- **Passage to read**
===

Castledermot GAA is a Gaelic Athletic Association (GAA) club in Castledermot, County Kildare, Ireland, winner of three senior hurling championships, first winners of the intermediate football and senior camogie championships, Kildare Club of the year in 2004 and home club of All Ireland football finalist of 1935 Pat Byrne, who played for the club 1925-1942. Jimmy Curran  was goalkeeper on the Kildare hurling team of the millennium.

History
Castledermot GAA was founded at a meeting attended by a dozen people and chaired by Fr Ryan CC on February 17, 1889. RIC records from 1890 show four clubs in the area. Castledermot had 40 members with officers listed as J Lyon, Matt Lawlor, Pat Byrne and Richard Germane. Ballyhade Pallatine had 70 members with Michael Malone, Pat Doyle and John Hoel recorded as officers. Graney club had 50 members, with P McLaughlin, Peter Byrne, Michael Kavanagh and James Murray recorded as officers. Kilkea Geraldines had 40 members with PJ Kennedy, William Farrell, John B Ryan and Martin Lawlor recorded as officers. The club played at Barnhill, moved to Abbeyland and to their current grounds at Woodlands in 1970.

===

- **What to do**
From the Castledermot GAA passage, copy out everything from "Castledermot GAA is" down to "of the millennium.", word for word.

- **Dataset extract**
===

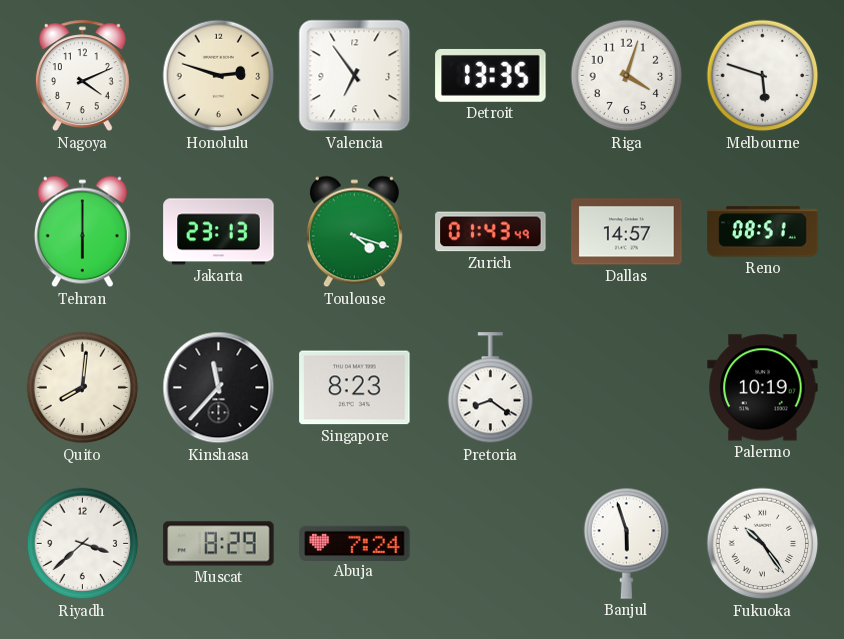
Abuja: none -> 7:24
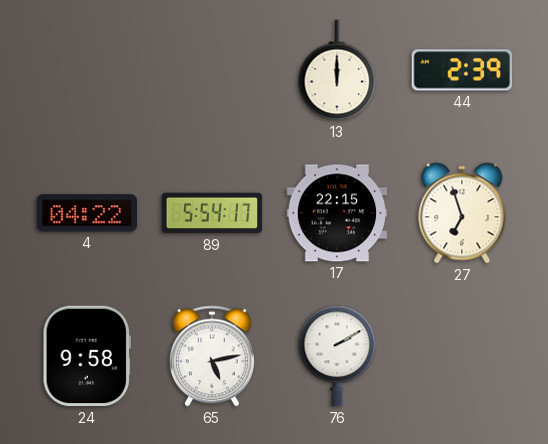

===

- **Written response**
Castledermot GAA is a Gaelic Athletic Association (GAA) club in Castledermot, County Kildare, Ireland, winner of three senior hurling championships, first winners of the intermediate football and senior camogie championships, Kildare Club of the year in 2004 and home club of All Ireland football finalist of 1935 Pat Byrne, who played for the club 1925-1942. Jimmy Curran  was goalkeeper on the Kildare hurling team of the millennium.